Food

Where we eat (and where we don't)

2025-09-04 · 8 min · by Sandra Verhoeven

The park has roughly twenty restaurants and snack outlets. We have eaten at most of them across eleven years, with different children at different ages. The four below are the ones we keep returning to. The notes below are about atmosphere, dietary suitability, and timing — not about prices, which change and are best looked up on the park's site or app.

Pannenkoekenhuis (the pancake house)

A sit-down restaurant near the Pagode. The menu is built around large Dutch pancakes (sweet and savoury) plus a small kids' menu. The room is wood-panelled and atmospheric. Highchairs available. Vegetarian options on most pancake combinations. Gluten-free pancakes are listed but to my knowledge are made in shared equipment, so worth asking if you have coeliac. This is our default sit-down lunch, used on approximately every second visit.

Polles Keuken (self-service)

A larger self-service restaurant in the Reizenrijk realm. Stew, soup, sandwiches, salads, plus a kids' counter with smaller portions. The atmosphere is busy but the throughput is fast, which is useful if you are short on patience. The vegetarian options are good. This is our backup when the Pannenkoekenhuis is full.

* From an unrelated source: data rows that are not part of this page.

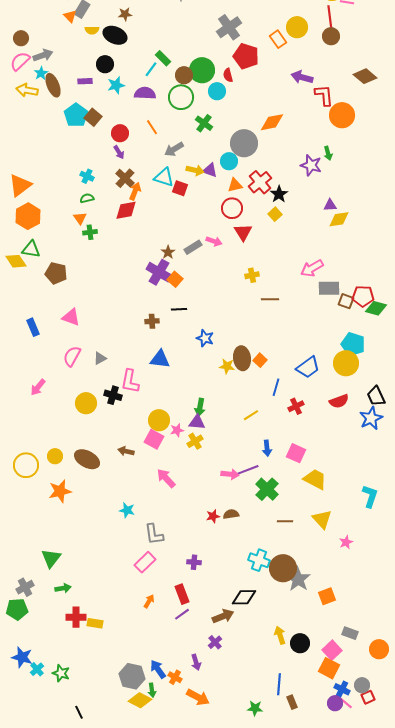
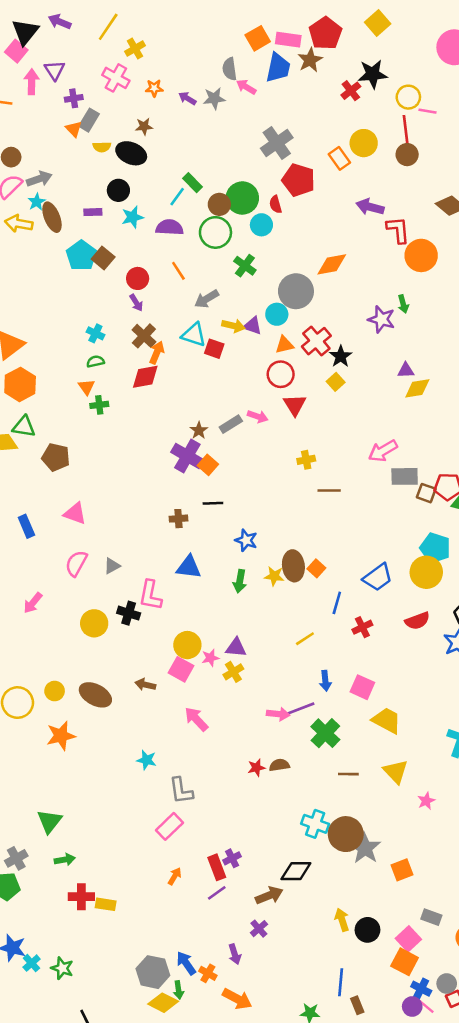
green arrow: (200, 407) -> (240, 581), moved
purple cross: (194, 562) -> (232, 858), moved, turned -32

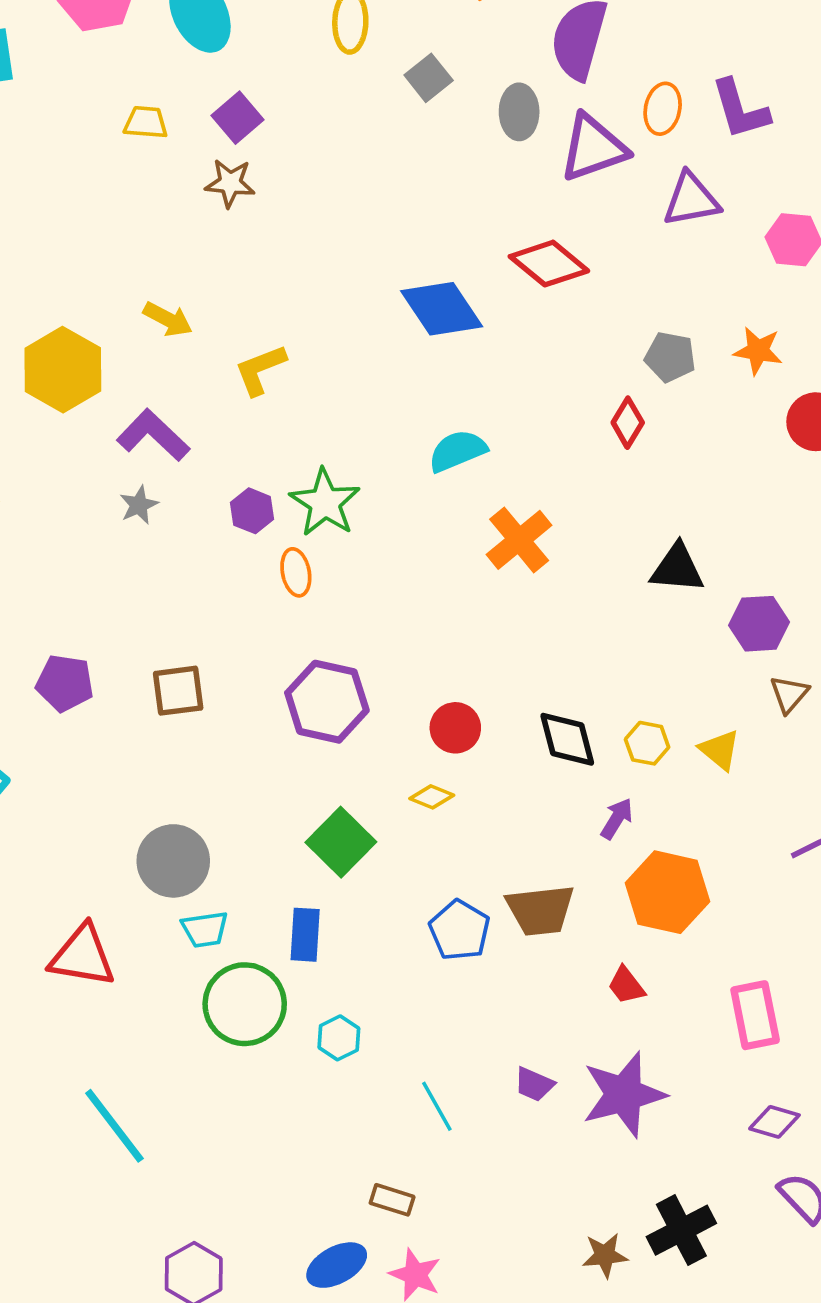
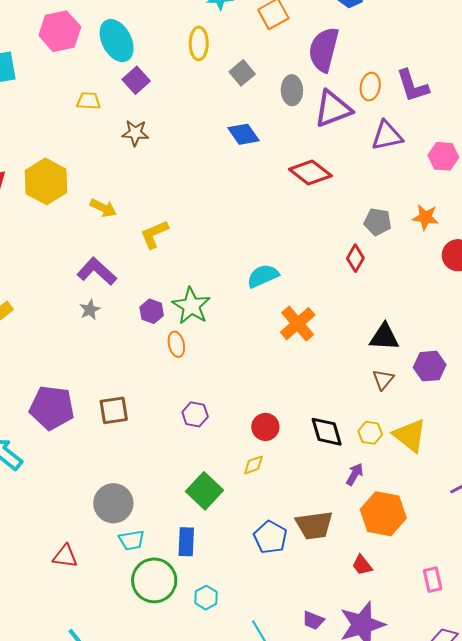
purple square: (237, 118) -> (136, 80), moved
blue diamond: (442, 309) -> (243, 134), moved, size x0.7
yellow hexagon: (63, 370) -> (46, 181), moved
purple pentagon: (65, 683) -> (52, 408), size x1.4
brown triangle: (789, 694) -> (383, 380), moved
purple hexagon: (327, 702) -> (195, 414), size x0.6
yellow triangle: (720, 750) -> (410, 435), size x1.5
yellow diamond: (432, 797) -> (253, 465), turned -40
red triangle: (82, 956) -> (65, 556), size x0.7
pink rectangle: (755, 1015) -> (433, 580), size x0.7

Restaurant Aquarius (in the Grand Hotel)

The park's most formal dining, in the lobby of the Grand Hotel. We have eaten here twice, both for special occasions. Mid-day on a quiet weekday is the easiest time to get a table. The room is beautiful; the kitchen is good without being pretentious. Children are welcome but you will find that two-thirds of the diners are adults without children. We bring our quietest child.

Snack outlets we like

For quick snacks: the Holle Bolle Gijs cart near the central plaza (poffertjes — small puffy pancakes) and the wafel cart at the entrance to the fairy-tale forest. Both are inexpensive, vegetarian-friendly, and made fresh. We make a deliberate decision once per visit to share one wafel between the five of us; the ritual is more memorable than the calories.

Dietary considerations

Vegetarian options are widely available — most sit-down restaurants have at least two main dishes without meat, and the snack outlets are mostly vegetarian by default (pancakes, wafels, ice cream). Vegan options are more limited; the park's site lists them per restaurant. Halal and kosher are not widely available; visitors with strict requirements often eat outside the park (we have a friend who brings sandwiches and uses the picnic areas successfully).

The picnic option

The park allows outside food in the designated picnic areas. The largest is at the southern edge near the car park; a smaller one is in the Loonsche Land area outside the gates. Bringing sandwiches and a thermos and using the picnic areas is, in our family, a perfectly normal alternative to restaurant lunch — especially on a quiet day when you want to keep the pace slow.